**Work to complete:** Below is a block of records; reproduce all of them exactly and leave out any pictures.

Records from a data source
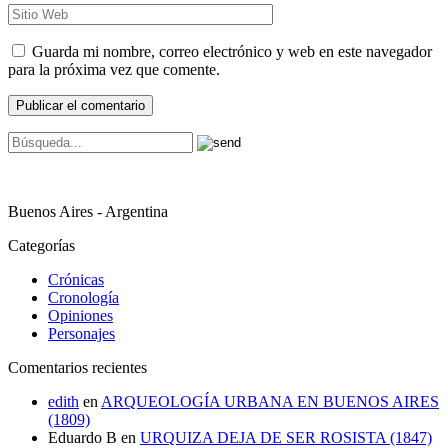
Guarda mi nombre, correo electrónico y web en este navegador
para la próxima vez que comente.
Buenos Aires - Argentina
Categorías
Crónicas
Cronología
Opiniones
Personajes
Comentarios recientes
edith
en
ARQUEOLOGÍA URBANA EN BUENOS AIRES
(1809)
Eduardo B
en
URQUIZA DEJA DE SER ROSISTA (1847)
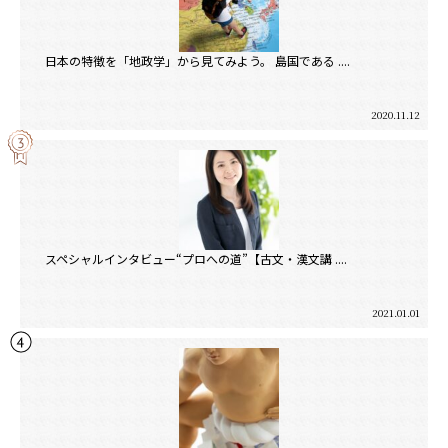
日本の特徴を「地政学」から見てみよう。 島国である ....
2020.11.12
スペシャルインタビュー“プロへの道”【古文・漢文講 ....
2021.01.01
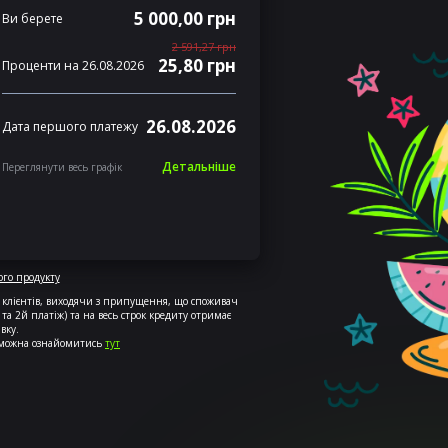
5 000,00 грн
Ви берете
2 591,27 грн
25,80 грн
Проценти на 26.08.2026
26.08.2026
Дата першого платежу
Детальніше
Переглянути весь графік
го продукту
х клієнтів, виходячи з припущення, що споживач
 та 2й платіж) та на весь строк кредиту отримає
вку.
 можна ознайомитись
тут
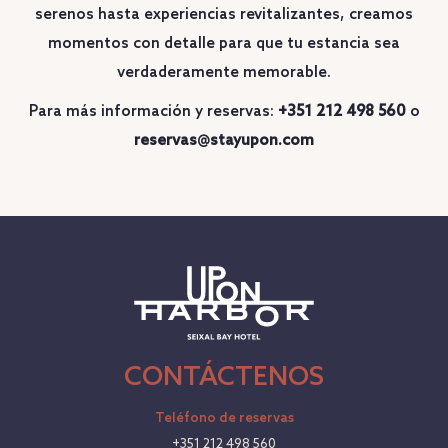
serenos hasta experiencias revitalizantes, creamos
momentos con detalle para que tu estancia sea
verdaderamente memorable.
Para más información y reservas:
+351 212 498 560
o
reservas@stayupon.com
CONTÁCTENOS
Teléfono de reservas
+351 212 498 560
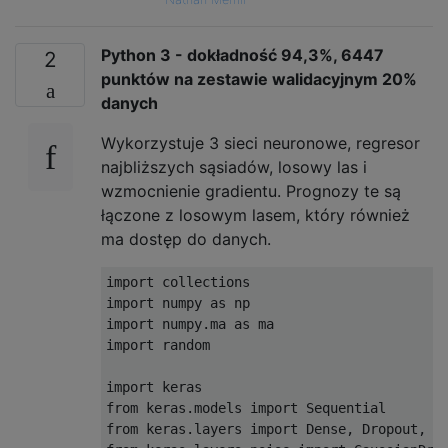
y_test, y_train = y[:i], y[i:]

Python 3 - dokładność 94,3%, 6447
model = Sequential()

2
model.add(Dense(512, activation='relu', inp
punktów na zestawie walidacyjnym 20%
model.add(GaussianDropout(0.5))

danych
model.add(Dense(512, activation='relu'))

model.add(GaussianDropout(0.5))

Wykorzystuje 3 sieci neuronowe, regresor
model.add(Dense(512, activation='relu'))

najbliższych sąsiadów, losowy las i
model.add(GaussianDropout(0.5))

wzmocnienie gradientu. Prognozy te są
model.add(Dense(1, activation='sigmoid'))

łączone z losowym lasem, który również
ma dostęp do danych.
model.compile(loss='mean_squared_error', op
import collections

use_all_data = False

import numpy as np

import numpy.ma as ma

x_valid, y_valid = x_test, y_test

import random

if use_all_data:

import keras

    x_train, y_train = x_test, y_test = x, 
from keras.models import Sequential

    validation_data=None

from keras.layers import Dense, Dropout, Ba
else:
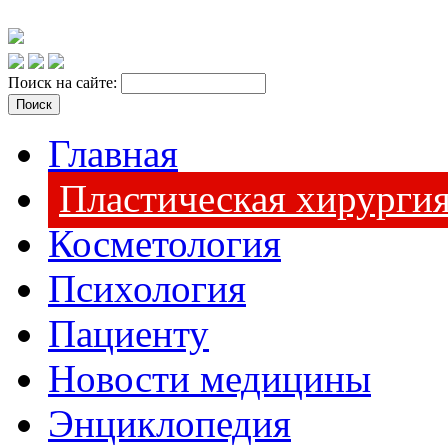
Поиск на сайте:
Главная
Пластическая хирурги
Косметология
Психология
Пациенту
Новости медицины
Энциклопедия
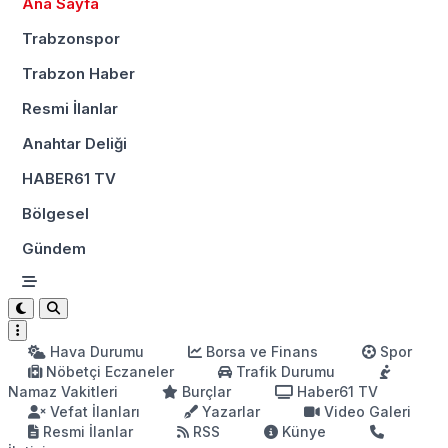
Ana Sayfa
Trabzonspor
Trabzon Haber
Resmi İlanlar
Anahtar Deliği
HABER61 TV
Bölgesel
Gündem
Hava Durumu
Borsa ve Finans
Spor
Nöbetçi Eczaneler
Trafik Durumu
Namaz Vakitleri
Burçlar
Haber61 TV
Vefat İlanları
Yazarlar
Video Galeri
Resmi İlanlar
RSS
Künye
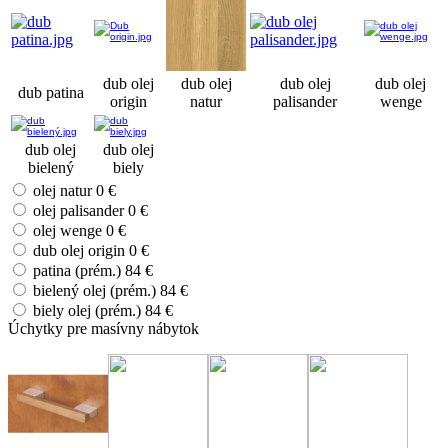
dub olej
dub olej
dub olej
dub olej
dub patina
origin
natur
palisander
wenge
dub olej
dub olej
bielený
biely
olej natur
0 €
olej palisander
0 €
olej wenge
0 €
dub olej origin
0 €
patina (prém.)
84 €
bielený olej (prém.)
84 €
biely olej (prém.)
84 €
Úchytky pre masívny nábytok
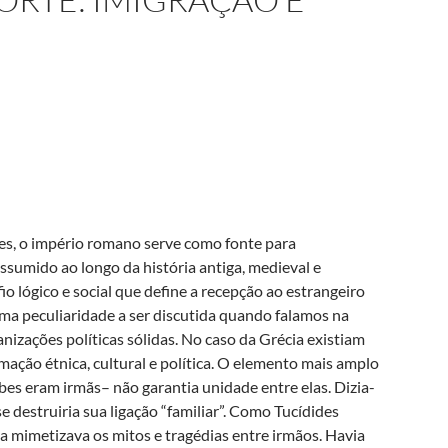
ões, o império romano serve como fonte para
sumido ao longo da história antiga, medieval e
o lógico e social que define a recepção ao estrangeiro
ma peculiaridade a ser discutida quando falamos na
nizações políticas sólidas. No caso da Grécia existiam
ação étnica, cultural e política. O elemento mais amplo
es eram irmãs– não garantia unidade entre elas. Dizia-
 destruiria sua ligação “familiar”. Como Tucídides
 ela mimetizava os mitos e tragédias entre irmãos. Havia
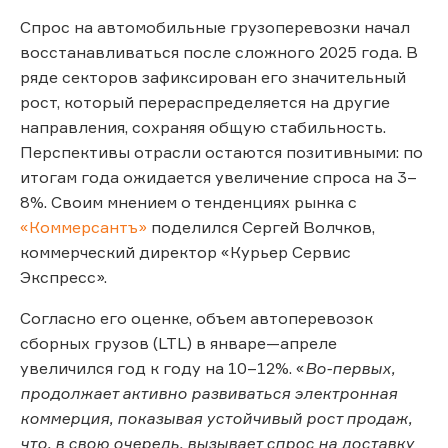
Спрос на автомобильные грузоперевозки начал
восстанавливаться после сложного 2025 года. В
ряде секторов зафиксирован его значительный
рост, который перераспределяется на другие
направления, сохраняя общую стабильность.
Перспективы отрасли остаются позитивными: по
итогам года ожидается увеличение спроса на 3–
8%. Своим мнением о тенденциях рынка с
«Коммерсантъ»
поделился Сергей Волчков,
коммерческий директор «Курьер Сервис
Экспресс».
Согласно его оценке, объем автоперевозок
сборных грузов (LTL) в январе—апреле
увеличился год к году на 10–12%. «
Во-первых,
продолжает активно развиваться электронная
коммерция, показывая устойчивый рост продаж,
что, в свою очередь, вызывает спрос на доставку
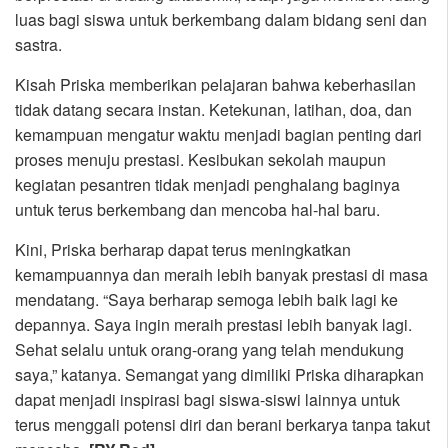
luas bagi siswa untuk berkembang dalam bidang seni dan
sastra.
Kisah Priska memberikan pelajaran bahwa keberhasilan
tidak datang secara instan. Ketekunan, latihan, doa, dan
kemampuan mengatur waktu menjadi bagian penting dari
proses menuju prestasi. Kesibukan sekolah maupun
kegiatan pesantren tidak menjadi penghalang baginya
untuk terus berkembang dan mencoba hal-hal baru.
Kini, Priska berharap dapat terus meningkatkan
kemampuannya dan meraih lebih banyak prestasi di masa
mendatang. “Saya berharap semoga lebih baik lagi ke
depannya. Saya ingin meraih prestasi lebih banyak lagi.
Sehat selalu untuk orang-orang yang telah mendukung
saya,” katanya. Semangat yang dimiliki Priska diharapkan
dapat menjadi inspirasi bagi siswa-siswi lainnya untuk
terus menggali potensi diri dan berani berkarya tanpa takut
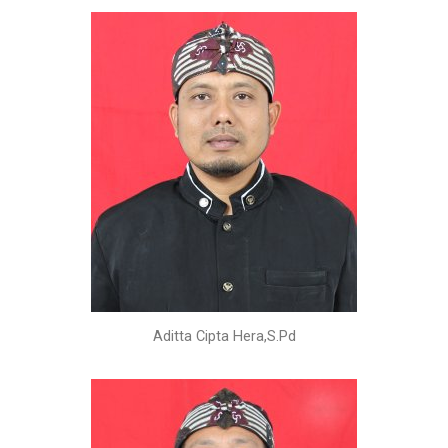
Aditta Cipta Hera,S.Pd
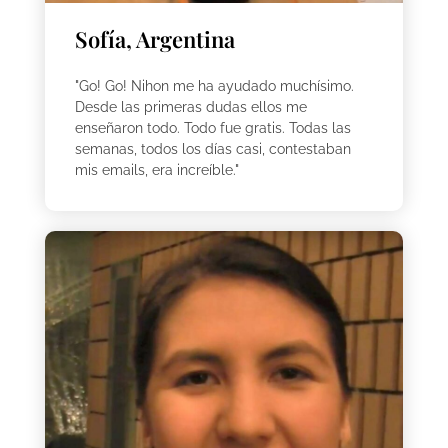
Sofía, Argentina
"Go! Go! Nihon me ha ayudado muchísimo.
Desde las primeras dudas ellos me
enseñaron todo. Todo fue gratis. Todas las
semanas, todos los días casi, contestaban
mis emails, era increíble."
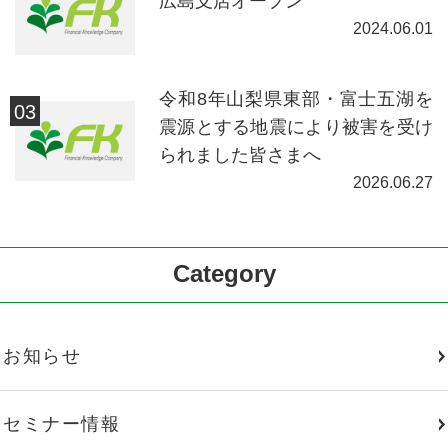
広島支店オープン
2024.06.01
令和8年山梨県東部・富士五湖を
震源とする地震により被害を受け
られました皆さまへ
2026.06.27
Category
お知らせ
セミナー情報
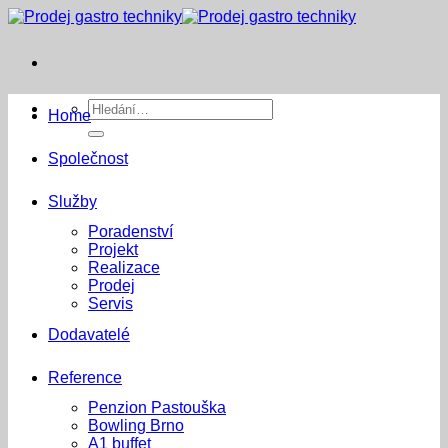
Přeskočit
na
obsah
Hledat:
Home
Společnost
Služby
Poradenství
Projekt
Realizace
Prodej
Servis
Dodavatelé
Reference
Penzion Pastouška
Bowling Brno
A1 buffet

**Output for this task:**
Guarda mi nombre, correo electrónico y web en este navegador
para la próxima vez que comente.
Buenos Aires - Argentina
Categorías
Crónicas
Cronología
Opiniones
Personajes
Comentarios recientes
edith
en
ARQUEOLOGÍA URBANA EN BUENOS AIRES
(1809)
Eduardo B
en
URQUIZA DEJA DE SER ROSISTA (1847)
日本の特徴を「地政学」から見てみよう。 島国である ....
2020.11.12
スペシャルインタビュー“プロへの道”【古文・漢文講 ....
2021.01.01
5 000,00 грн
Ви берете
2 591,27 грн
25,80 грн
Проценти на 26.08.2026
26.08.2026
Дата першого платежу
Детальніше
Переглянути весь графік
го продукту
х клієнтів, виходячи з припущення, що споживач
 та 2й платіж) та на весь строк кредиту отримає
вку.
 можна ознайомитись
тут
serenos hasta experiencias revitalizantes, creamos
momentos con detalle para que tu estancia sea
verdaderamente memorable.
Para más información y reservas:
+351 212 498 560
o
reservas@stayupon.com
CONTÁCTENOS
Teléfono de reservas
+351 212 498 560
y_test, y_train = y[:i], y[i:]

Python 3 - dokładność 94,3%, 6447
model = Sequential()

2
model.add(Dense(512, activation='relu', inp
punktów na zestawie walidacyjnym 20%
model.add(GaussianDropout(0.5))

danych
model.add(Dense(512, activation='relu'))

model.add(GaussianDropout(0.5))

Wykorzystuje 3 sieci neuronowe, regresor
model.add(Dense(512, activation='relu'))

najbliższych sąsiadów, losowy las i
model.add(GaussianDropout(0.5))

wzmocnienie gradientu. Prognozy te są
model.add(Dense(1, activation='sigmoid'))

łączone z losowym lasem, który również
ma dostęp do danych.
model.compile(loss='mean_squared_error', op
import collections

use_all_data = False

import numpy as np

import numpy.ma as ma

x_valid, y_valid = x_test, y_test

import random

if use_all_data:

import keras

    x_train, y_train = x_test, y_test = x, 
from keras.models import Sequential

    validation_data=None

from keras.layers import Dense, Dropout, Ba
else:
Поиск на сайте:
Главная
Пластическая хирурги
Косметология
Психология
Пациенту
Новости медицины
Энциклопедия
Ana Sayfa
Trabzonspor
Trabzon Haber
Resmi İlanlar
Anahtar Deliği
HABER61 TV
Bölgesel
Gündem
Hava Durumu
Borsa ve Finans
Spor
Nöbetçi Eczaneler
Trafik Durumu
Namaz Vakitleri
Burçlar
Haber61 TV
Vefat İlanları
Yazarlar
Video Galeri
Resmi İlanlar
RSS
Künye
dub olej
dub olej
dub olej
dub olej
dub patina
origin
natur
palisander
wenge
dub olej
dub olej
bielený
biely
olej natur
0 €
olej palisander
0 €
olej wenge
0 €
dub olej origin
0 €
patina (prém.)
84 €
bielený olej (prém.)
84 €
biely olej (prém.)
84 €
Úchytky pre masívny nábytok
ões, o império romano serve como fonte para
sumido ao longo da história antiga, medieval e
o lógico e social que define a recepção ao estrangeiro
ma peculiaridade a ser discutida quando falamos na
nizações políticas sólidas. No caso da Grécia existiam
ação étnica, cultural e política. O elemento mais amplo
es eram irmãs– não garantia unidade entre elas. Dizia-
 destruiria sua ligação “familiar”. Como Tucídides
 ela mimetizava os mitos e tragédias entre irmãos. Havia
Спрос на автомобильные грузоперевозки начал
восстанавливаться после сложного 2025 года. В
ряде секторов зафиксирован его значительный
рост, который перераспределяется на другие
направления, сохраняя общую стабильность.
Перспективы отрасли остаются позитивными: по
итогам года ожидается увеличение спроса на 3–
8%. Своим мнением о тенденциях рынка с
«Коммерсантъ»
поделился Сергей Волчков,
коммерческий директор «Курьер Сервис
Экспресс».
Согласно его оценке, объем автоперевозок
сборных грузов (LTL) в январе—апреле
увеличился год к году на 10–12%. «
Во-первых,
продолжает активно развиваться электронная
коммерция, показывая устойчивый рост продаж,
что, в свою очередь, вызывает спрос на доставку
luas bagi siswa untuk berkembang dalam bidang seni dan
sastra.
Kisah Priska memberikan pelajaran bahwa keberhasilan
tidak datang secara instan. Ketekunan, latihan, doa, dan
kemampuan mengatur waktu menjadi bagian penting dari
proses menuju prestasi. Kesibukan sekolah maupun
kegiatan pesantren tidak menjadi penghalang baginya
untuk terus berkembang dan mencoba hal-hal baru.
Kini, Priska berharap dapat terus meningkatkan
kemampuannya dan meraih lebih banyak prestasi di masa
mendatang. “Saya berharap semoga lebih baik lagi ke
depannya. Saya ingin meraih prestasi lebih banyak lagi.
Sehat selalu untuk orang-orang yang telah mendukung
saya,” katanya. Semangat yang dimiliki Priska diharapkan
dapat menjadi inspirasi bagi siswa-siswi lainnya untuk
terus menggali potensi diri dan berani berkarya tanpa takut
Aditta Cipta Hera,S.Pd
Sofía, Argentina
"Go! Go! Nihon me ha ayudado muchísimo.
Desde las primeras dudas ellos me
enseñaron todo. Todo fue gratis. Todas las
semanas, todos los días casi, contestaban
mis emails, era increíble."
広島支店オープン
2024.06.01
令和8年山梨県東部・富士五湖を
震源とする地震により被害を受け
られました皆さまへ
2026.06.27
Category
お知らせ
セミナー情報
Přeskočit
na
obsah
Hledat:
Home
Společnost
Služby
Poradenství
Projekt
Realizace
Prodej
Servis
Dodavatelé
Reference
Penzion Pastouška
Bowling Brno
A1 buffet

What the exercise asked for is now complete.